L’altro non diede segni di vita; nemmeno un flebile respiro gli scosse il petto. Quando gli tastò il polso, avvertì soltanto una debole pulsazione sotto la pelle fredda come marmo.
“Signore!” ripeté il sottotenente, allarmato. Lo raccolse con delicatezza; von Kleist spalancò gli occhi, lo sguardo allucinato, poi si afflosciò privo di sensi tra le sue braccia.
“È sempre vivo! Andate a chiamare i portaferiti!”
Mentre Hanke e Schreiber sparivano di corsa all’interno della galleria, Erich sollevò il capitano ferito, lo avvolse nella bandiera con l’aiuto di Krause, come se fosse una coperta, e se lo caricò in spalla, per poi lanciarsi a rotta di collo attraverso il corridoio angusto.

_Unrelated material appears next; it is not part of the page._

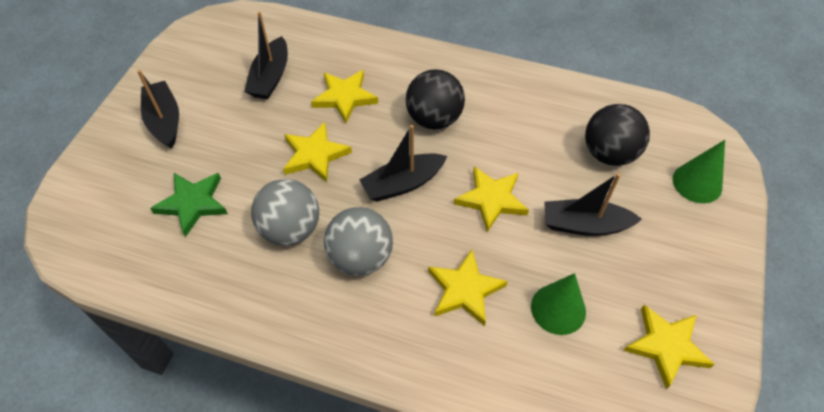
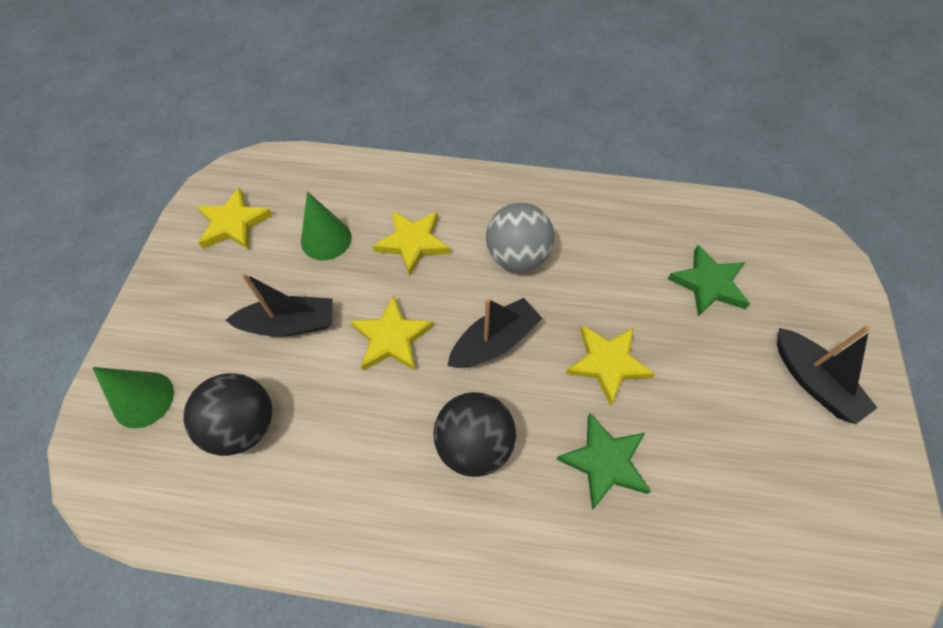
camera: 170 degrees right, 5 degrees up
black boat [244,11,288,99] -> none
grey ball [251,179,319,246] -> none
yellow star [311,70,378,123] -> green star [556,413,651,510]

Correva a grandi falcate, a testa bassa, come se il suo fardello non avesse peso, e in breve distanziò Krause mentre gli stivali chiodati mettevano in fuga i topi. Per un attimo gli parve di sentire le braccia di von Kleist cingergli debolmente il collo, ma fu così fugace che non seppe dire se fosse un avvenimento reale o un’illusione generata dalla speranza.
Uscì dalla botola con la fronte madida di sudore e il cuore che gli schizzava nel petto, e fu accolto subito dai portaferiti che deposero il capitano su una barella: il suo volto era pallido e insanguinato, ciuffi di capelli gli ricadevano sulla fronte, ma i suoi lineamenti distesi davano un’impressione di serenità. La vista della bandiera, dove il rosso del tessuto si confondeva col rosso del sangue, comunicò a tutti i presenti che la missione era compiuta.
Ancora scombussolato, Kühn si fece strada attraverso la ressa di militari che erano accorsi sul posto, ignorando i loro commenti, e si fermò sulla soglia. Appoggiò la schiena allo stipite e alzò lo sguardo verso il cielo screziato di viola e rosso, attraversato a stormi dalle sagome nere degli aeroplani, lasciando che il vento autunnale gli increspasse il colletto della giubba.